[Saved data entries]

========================================================================

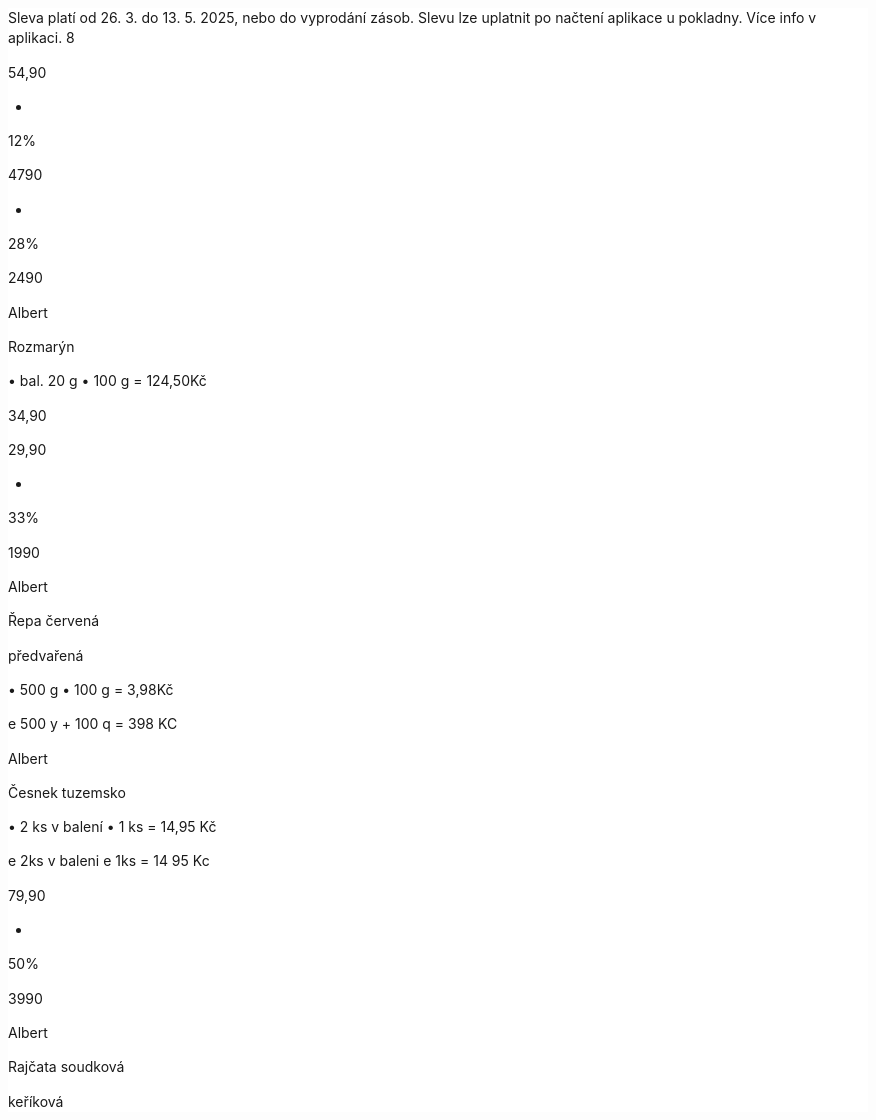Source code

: Sleva platí od 26. 3. do 13. 5. 2025, nebo do vyprodání zásob. Slevu lze uplatnit po načtení aplikace u pokladny. Více info v aplikaci. 8

54,90

-

12%

4790

-

28%

2490

Albert

Rozmarýn

• bal. 20 g • 100 g = 124,50Kč

34,90

29,90

-

33%

1990

Albert

Řepa červená

předvařená

• 500 g • 100 g = 3,98Kč

e 500 y + 100 q = 398 KC

Albert

Česnek tuzemsko

• 2 ks v balení • 1 ks = 14,95 Kč

e 2ks v baleni e 1ks = 14 95 Kc

79,90

-

50%

3990

Albert

Rajčata soudková

keříková
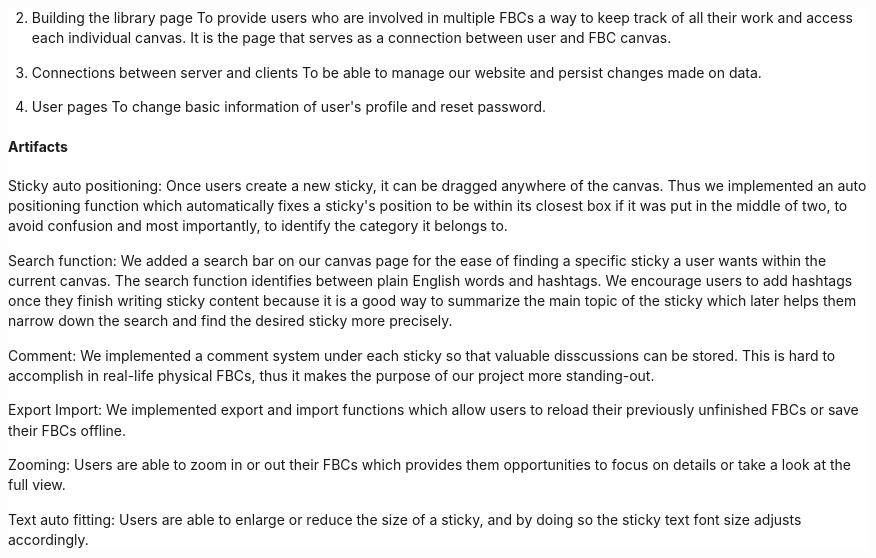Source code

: 2) Building the library page
To provide users who are involved in multiple FBCs a way to keep track of all their work and access each individual canvas. It is the page that serves as a connection between user and FBC canvas.

3) Connections between server and clients
To be able to manage our website and persist changes made on data.

4) User pages
To change basic information of user's profile and reset password.

#### Artifacts

Sticky auto positioning:
Once users create a new sticky, it can be dragged anywhere of the canvas. Thus we implemented an auto positioning function which automatically fixes a sticky's position to be within its closest box if it was put in the middle of two, to avoid confusion and most importantly, to identify the category it belongs to.

Search function:
We added a search bar on our canvas page for the ease of finding a specific sticky a user wants within the current canvas. The search function identifies between plain English words and hashtags.
We encourage users to add hashtags once they finish writing sticky content because it is a good way to summarize the main topic of the sticky which later helps them narrow down the search and find the desired sticky more precisely.

Comment:
We implemented a comment system under each sticky so that valuable disscussions can be stored. This is hard to accomplish in real-life physical FBCs, thus it makes the purpose of our project more standing-out. 

Export Import:
We implemented export and import functions which allow users to reload their previously unfinished FBCs or save their FBCs offline. 

Zooming:
Users are able to zoom in or out their FBCs which provides them opportunities to focus on details or take a look at the full view.

Text auto fitting:
Users are able to enlarge or reduce the size of a sticky, and by doing so the sticky text font size adjusts accordingly.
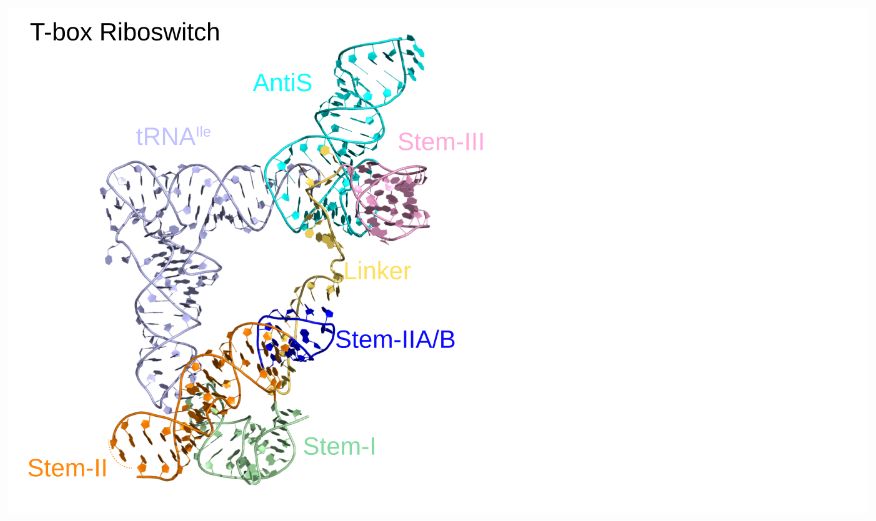   <img src="/images/3D/T-box_riboswitch_3D1.svg" alt="drawing" style="width:500px;margin-top: 0px;margin-bottom: 0px;" >
  </td>
  <td style="text-align:center;padding-bottom: 0px;padding-left: 0px;padding-top: 0px;padding-right: 0px">
  <html lang="en">
    <head>
      <meta charset="utf-8" />
      <meta name="viewport" content="width=device-width, user-scalable=no, minimum-scale=1.0, maximum-scale=1.0">
      <meta http-equiv="X-UA-Compatible" content="IE=edge">
      <title>PDBe Molstar</title>
      <!-- Molstar CSS & JS -->
      <link rel="stylesheet" type="text/css" href="https://www.ebi.ac.uk/pdbe/pdb-component-library/css/pdbe-molstar-1.2.1.css">
      <script src="/js/mol/ro_pdbe-molstar-plugin-1.2.1.js"></script>
        <style>
          * {
              margin: 0;
              padding: 0;
              box-sizing: border-box;
          }
          .msp-plugin ::-webkit-scrollbar-thumb {
              background-color: #474748  !important;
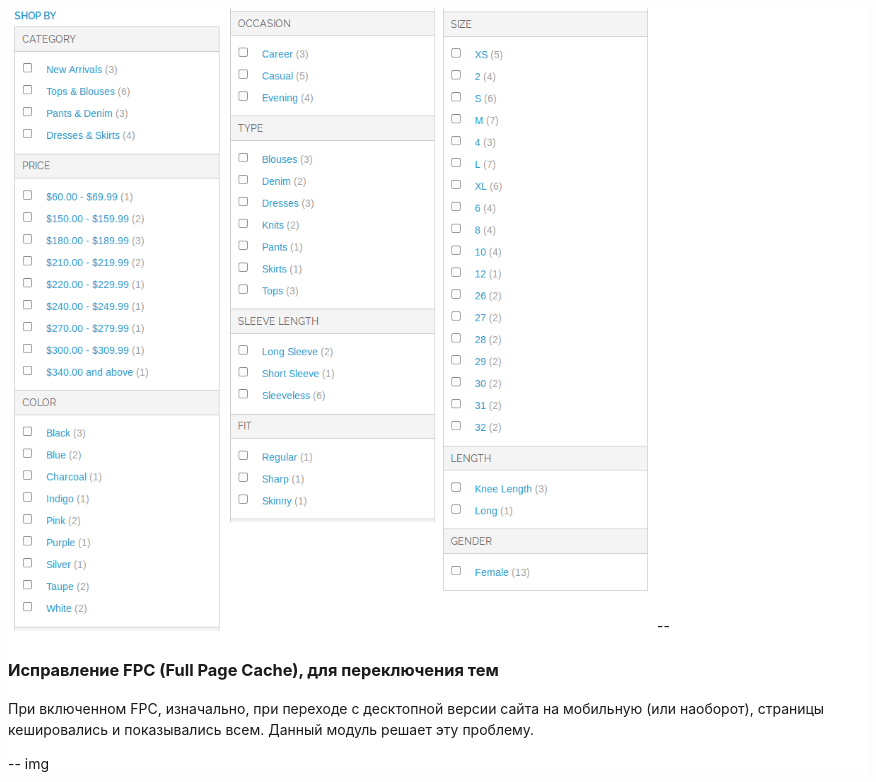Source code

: <img src="filter/front/4.png" width="75%">
--

### Исправление FPC (Full Page Cache), для переключения тем
При включенном FPC, изначально, при переходе с десктопной версии сайта на мобильную (или наоборот), страницы кешировались и показывались всем. Данный модуль решает эту проблему.

-- img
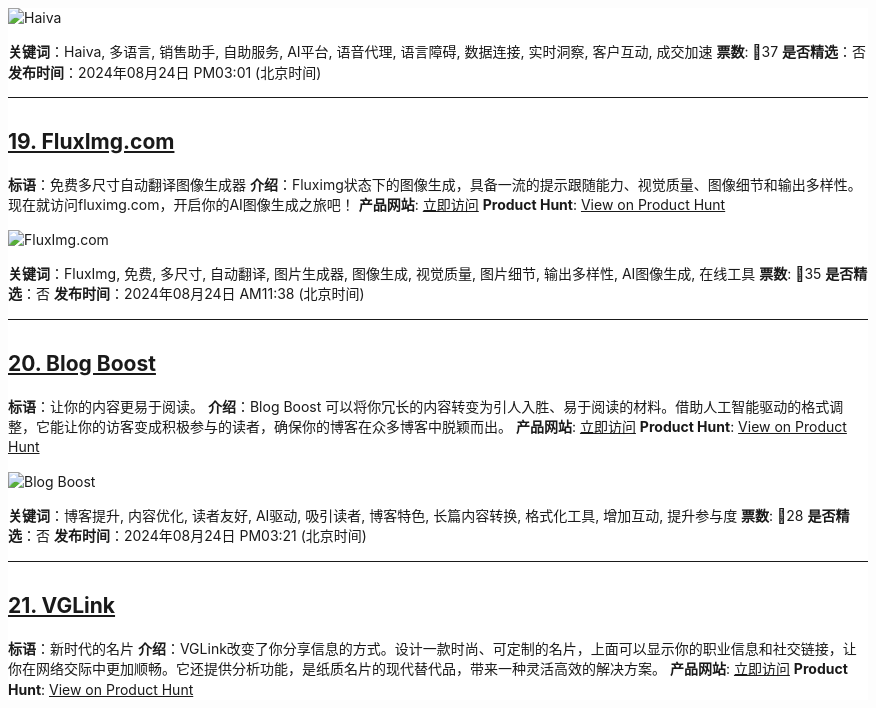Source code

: ![Haiva](https://ph-files.imgix.net/1dc32ffd-6c5f-4980-b62d-4899995a9fd2.png?auto=format&fit=crop&frame=1&h=512&w=1024)

**关键词**：Haiva, 多语言, 销售助手, 自助服务, AI平台, 语音代理, 语言障碍, 数据连接, 实时洞察, 客户互动, 成交加速
**票数**: 🔺37
**是否精选**：否
**发布时间**：2024年08月24日 PM03:01 (北京时间)

---

## [19. FluxImg.com](https://www.producthunt.com/posts/fluximg-com?utm_campaign=producthunt-api&utm_medium=api-v2&utm_source=Application%3A+decohack+%28ID%3A+131684%29)
**标语**：免费多尺寸自动翻译图像生成器
**介绍**：Fluximg状态下的图像生成，具备一流的提示跟随能力、视觉质量、图像细节和输出多样性。现在就访问fluximg.com，开启你的AI图像生成之旅吧！
**产品网站**: [立即访问](https://www.producthunt.com/r/2TWISWCA56WL5A?utm_campaign=producthunt-api&utm_medium=api-v2&utm_source=Application%3A+decohack+%28ID%3A+131684%29)
**Product Hunt**: [View on Product Hunt](https://www.producthunt.com/posts/fluximg-com?utm_campaign=producthunt-api&utm_medium=api-v2&utm_source=Application%3A+decohack+%28ID%3A+131684%29)

![FluxImg.com](https://ph-files.imgix.net/0c88b320-2700-4d8b-9403-9687ac23119b.png?auto=format&fit=crop&frame=1&h=512&w=1024)

**关键词**：FluxImg, 免费, 多尺寸, 自动翻译, 图片生成器, 图像生成, 视觉质量, 图片细节, 输出多样性, AI图像生成, 在线工具
**票数**: 🔺35
**是否精选**：否
**发布时间**：2024年08月24日 AM11:38 (北京时间)

---

## [20. Blog Boost](https://www.producthunt.com/posts/blog-boost?utm_campaign=producthunt-api&utm_medium=api-v2&utm_source=Application%3A+decohack+%28ID%3A+131684%29)
**标语**：让你的内容更易于阅读。
**介绍**：Blog Boost 可以将你冗长的内容转变为引人入胜、易于阅读的材料。借助人工智能驱动的格式调整，它能让你的访客变成积极参与的读者，确保你的博客在众多博客中脱颖而出。
**产品网站**: [立即访问](https://www.producthunt.com/r/4GZ6UVWGYWUODB?utm_campaign=producthunt-api&utm_medium=api-v2&utm_source=Application%3A+decohack+%28ID%3A+131684%29)
**Product Hunt**: [View on Product Hunt](https://www.producthunt.com/posts/blog-boost?utm_campaign=producthunt-api&utm_medium=api-v2&utm_source=Application%3A+decohack+%28ID%3A+131684%29)

![Blog Boost](https://ph-files.imgix.net/d5b40603-a4e8-4cd4-b32d-7f13cd354828.jpeg?auto=format&fit=crop&frame=1&h=512&w=1024)

**关键词**：博客提升, 内容优化, 读者友好, AI驱动, 吸引读者, 博客特色, 长篇内容转换, 格式化工具, 增加互动, 提升参与度
**票数**: 🔺28
**是否精选**：否
**发布时间**：2024年08月24日 PM03:21 (北京时间)

---

## [21. VGLink](https://www.producthunt.com/posts/vglink?utm_campaign=producthunt-api&utm_medium=api-v2&utm_source=Application%3A+decohack+%28ID%3A+131684%29)
**标语**：新时代的名片
**介绍**：VGLink改变了你分享信息的方式。设计一款时尚、可定制的名片，上面可以显示你的职业信息和社交链接，让你在网络交际中更加顺畅。它还提供分析功能，是纸质名片的现代替代品，带来一种灵活高效的解决方案。
**产品网站**: [立即访问](https://www.producthunt.com/r/WR6LB2IBMGLNWL?utm_campaign=producthunt-api&utm_medium=api-v2&utm_source=Application%3A+decohack+%28ID%3A+131684%29)
**Product Hunt**: [View on Product Hunt](https://www.producthunt.com/posts/vglink?utm_campaign=producthunt-api&utm_medium=api-v2&utm_source=Application%3A+decohack+%28ID%3A+131684%29)
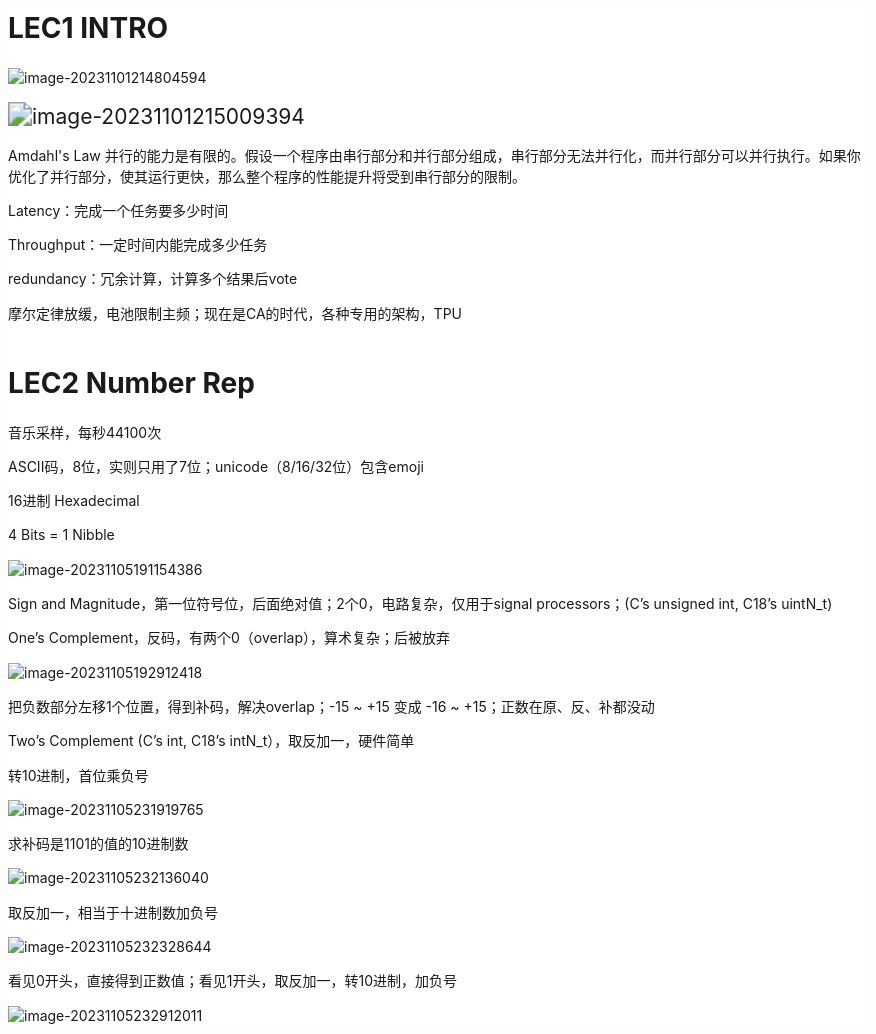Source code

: # LEC1 INTRO

![image-20231101214804594](https://cdn.jsdelivr.net/gh/yuhengtu/typora_images@master/img/202311012148651.png)

<img src="https://cdn.jsdelivr.net/gh/yuhengtu/typora_images@master/img/202311012150423.png" alt="image-20231101215009394" style="zoom:150%;" />

Amdahl's Law 并行的能力是有限的。假设一个程序由串行部分和并行部分组成，串行部分无法并行化，而并行部分可以并行执行。如果你优化了并行部分，使其运行更快，那么整个程序的性能提升将受到串行部分的限制。

Latency：完成一个任务要多少时间

Throughput：一定时间内能完成多少任务

redundancy：冗余计算，计算多个结果后vote

摩尔定律放缓，电池限制主频；现在是CA的时代，各种专用的架构，TPU



# LEC2 Number Rep

音乐采样，每秒44100次

ASCII码，8位，实则只用了7位；unicode（8/16/32位）包含emoji 

16进制 Hexadecimal

4 Bits = 1 Nibble

![image-20231105191154386](https://cdn.jsdelivr.net/gh/yuhengtu/typora_images@master/img/202311051911454.png)

Sign and Magnitude，第一位符号位，后面绝对值；2个0，电路复杂，仅用于signal processors；(C’s unsigned int, C18’s uintN_t)

One’s Complement，反码，有两个0（overlap），算术复杂；后被放弃

![image-20231105192912418](https://cdn.jsdelivr.net/gh/yuhengtu/typora_images@master/img/202311051929446.png)

把负数部分左移1个位置，得到补码，解决overlap；-15 ~ +15 变成 -16 ~ +15；正数在原、反、补都没动

Two’s Complement (C’s int, C18’s intN_t），取反加一，硬件简单

转10进制，首位乘负号

![image-20231105231919765](https://cdn.jsdelivr.net/gh/yuhengtu/typora_images@master/img/202311052319794.png)

求补码是1101的值的10进制数

![image-20231105232136040](https://cdn.jsdelivr.net/gh/yuhengtu/typora_images@master/img/202311052321068.png)

取反加一，相当于十进制数加负号

![image-20231105232328644](https://cdn.jsdelivr.net/gh/yuhengtu/typora_images@master/img/202311052323674.png)

看见0开头，直接得到正数值；看见1开头，取反加一，转10进制，加负号

![image-20231105232912011](https://cdn.jsdelivr.net/gh/yuhengtu/typora_images@master/img/202311052329057.png)
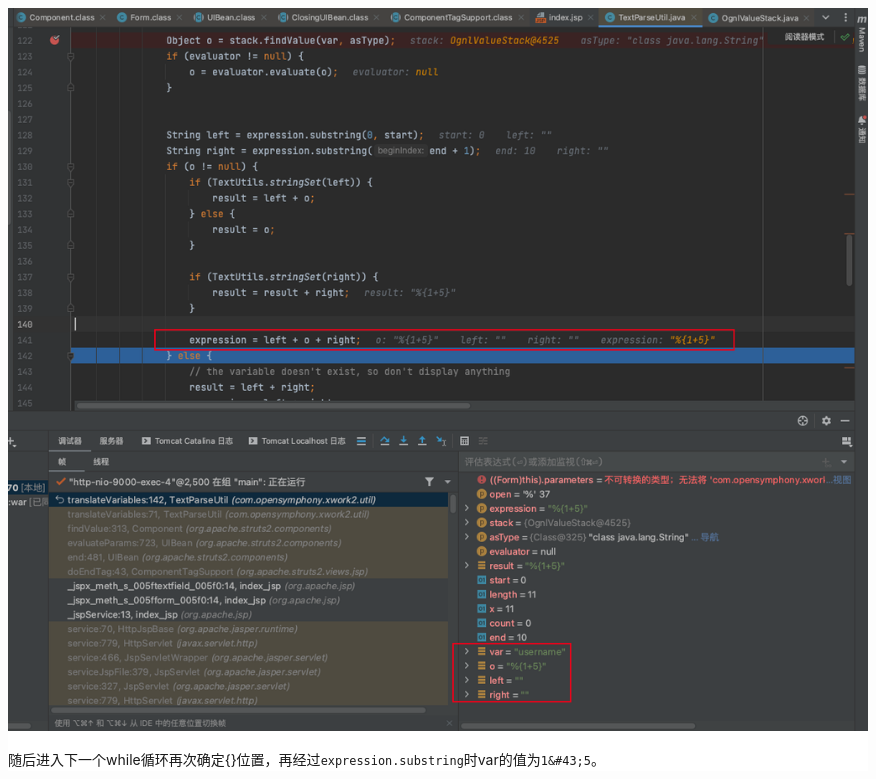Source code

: ![image-20230213175908216](/resource/S2-001漏洞分析.assets/image-20230213175908216.png)

随后进入下一个while循环再次确定{}位置，再经过`expression.substring`时var的值为`1&#43;5`。
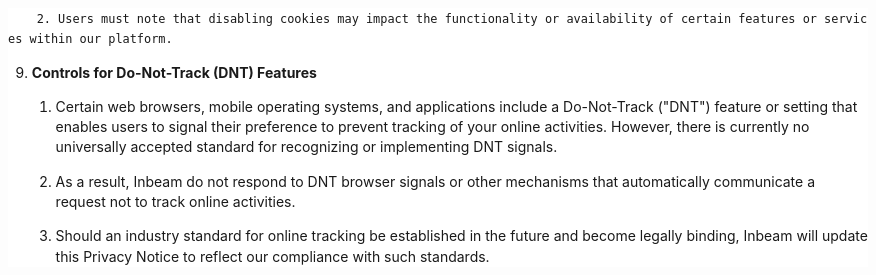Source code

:         2. Users must note that disabling cookies may impact the functionality or availability of certain features or services within our platform.

9. **Controls for Do-Not-Track (DNT) Features**

    1. Certain web browsers, mobile operating systems, and applications include a Do-Not-Track ("DNT") feature or setting that enables users to signal their preference to prevent tracking of your online activities. However, there is currently no universally accepted standard for recognizing or implementing DNT signals.

    2. As a result, Inbeam do not respond to DNT browser signals or other mechanisms that automatically communicate a request not to track online activities.

    3. Should an industry standard for online tracking be established in the future and become legally binding, Inbeam will update this Privacy Notice to reflect our compliance with such standards.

========================================================================

From the entries above, return each line with the word "取反加一" in it.

* _WRITTEN SOLUTION_
Two’s Complement (C’s int, C18’s intN_t），取反加一，硬件简单
取反加一，相当于十进制数加负号
看见0开头，直接得到正数值；看见1开头，取反加一，转10进制，加负号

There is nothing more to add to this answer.